D'Arc Tangent #1 was published in 1982 by ffantasy ffactory, a company formed by Phil Foglio and Freff (hence the doubled 'f's in the name). Following the example of Elfquest, it was an independent comic, black-and-white on magazine-size newsprint with a quarterly release schedule (in theory, anyway).
Foglio by that time had already made a name for himself among sf fandom as a fan artist, and among gamer geeks (like me) for a strip in Dragon Magazine called What's New with Phil & Dixie (available on the web here). Connor Freff Cochran had also published as both a writer and illustrator (you can see sample pages from issue 2 on Freff's site).
Between the two of them (with the help of SF author Melissa Ann Singer as publisher), they concocted an ambitious tale of star-spanning romance. In the first issue, we were introduced to a huge interstellar empire, a mysterious would-be conqueror, an enormous city built on an ancient artifact that dwarfs Ringworld, a grieving alien widow, and a medieval French nobleman whose personality is imprinted upon a robot, which in turn begins to develop an emotional bond with the widow.
The story was planned to run 16 issues.
It lasted one.
It wasn't a problem with either the art or the story; though neither were perfect, they were solid, with the promise of great improvement over the full run of the tale. It wasn't necessarily a problem of low sales or of the implosion of the black-and-white market that doomed so many other small-press B&W books in those days.
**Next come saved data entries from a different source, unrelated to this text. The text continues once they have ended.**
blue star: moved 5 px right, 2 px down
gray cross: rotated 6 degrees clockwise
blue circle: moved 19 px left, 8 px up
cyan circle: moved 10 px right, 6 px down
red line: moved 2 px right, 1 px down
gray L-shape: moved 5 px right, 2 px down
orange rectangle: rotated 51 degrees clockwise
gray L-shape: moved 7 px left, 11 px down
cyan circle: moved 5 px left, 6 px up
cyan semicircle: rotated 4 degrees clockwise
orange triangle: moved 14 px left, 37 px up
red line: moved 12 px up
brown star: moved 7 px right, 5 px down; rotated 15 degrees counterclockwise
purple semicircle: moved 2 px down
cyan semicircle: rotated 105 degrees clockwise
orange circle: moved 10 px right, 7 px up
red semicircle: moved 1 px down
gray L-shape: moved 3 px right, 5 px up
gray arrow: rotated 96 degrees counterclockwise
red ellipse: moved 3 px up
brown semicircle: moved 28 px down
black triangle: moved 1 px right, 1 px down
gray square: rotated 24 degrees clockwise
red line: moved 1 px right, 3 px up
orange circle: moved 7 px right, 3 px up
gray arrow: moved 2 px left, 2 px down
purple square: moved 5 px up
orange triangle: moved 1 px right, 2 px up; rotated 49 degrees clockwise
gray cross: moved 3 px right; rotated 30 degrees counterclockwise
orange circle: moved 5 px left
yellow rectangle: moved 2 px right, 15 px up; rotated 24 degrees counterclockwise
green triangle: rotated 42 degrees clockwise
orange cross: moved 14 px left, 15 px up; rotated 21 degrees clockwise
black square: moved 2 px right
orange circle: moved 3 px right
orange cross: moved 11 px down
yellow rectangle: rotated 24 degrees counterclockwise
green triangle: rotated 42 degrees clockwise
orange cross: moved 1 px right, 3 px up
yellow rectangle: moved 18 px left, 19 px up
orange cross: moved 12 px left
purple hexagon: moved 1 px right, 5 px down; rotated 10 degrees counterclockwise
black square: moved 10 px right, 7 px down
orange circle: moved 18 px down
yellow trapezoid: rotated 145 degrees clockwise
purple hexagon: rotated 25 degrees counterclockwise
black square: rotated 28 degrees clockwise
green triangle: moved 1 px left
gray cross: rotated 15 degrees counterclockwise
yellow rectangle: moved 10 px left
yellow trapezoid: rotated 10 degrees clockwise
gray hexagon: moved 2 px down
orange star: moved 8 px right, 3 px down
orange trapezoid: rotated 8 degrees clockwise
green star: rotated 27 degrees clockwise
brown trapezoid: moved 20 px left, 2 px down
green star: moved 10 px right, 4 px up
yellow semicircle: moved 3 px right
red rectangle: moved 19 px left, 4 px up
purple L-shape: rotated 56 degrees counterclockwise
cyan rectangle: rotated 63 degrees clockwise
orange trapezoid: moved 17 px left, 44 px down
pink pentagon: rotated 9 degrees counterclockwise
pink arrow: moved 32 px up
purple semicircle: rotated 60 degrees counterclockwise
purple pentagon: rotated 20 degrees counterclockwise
Nope, Foglio and Freff simply split up due to creative differences.
What creative differences, you might ask? Well, here's a clue. When the editorial page in the first issue features one creator screaming at the other to finish the damn book already, you can assume that there's friction in the partnership.
Looking at a sample of the book in question might help explain a bit more. Here's a portion of a typical page below. It appears that penciling duties were split between the two. Foglio obviously drew the shorter Frenchman, as well as the unmasked robot, while Freff appears to have penciled the taller Frenchman and the alien babe Avari T. But from the editorial cartoon, it seems that Freff was doing all the inking, and just look at the inks on this page: lots of cross-hatching, multiple flavors of zip, and a hell of a lot of black. Now multiply that through the entire book, and you can see why they had trouble making a deadline.
All that work was not wasted, however. The next year, Foglio drew a rather long science-fiction tale featuring Buck Godot, Zap Gun for Hire (released in 1986 through Starblaze Books), and the character of the Pistol Packin' Polaris Packrat featured a very familiar profile.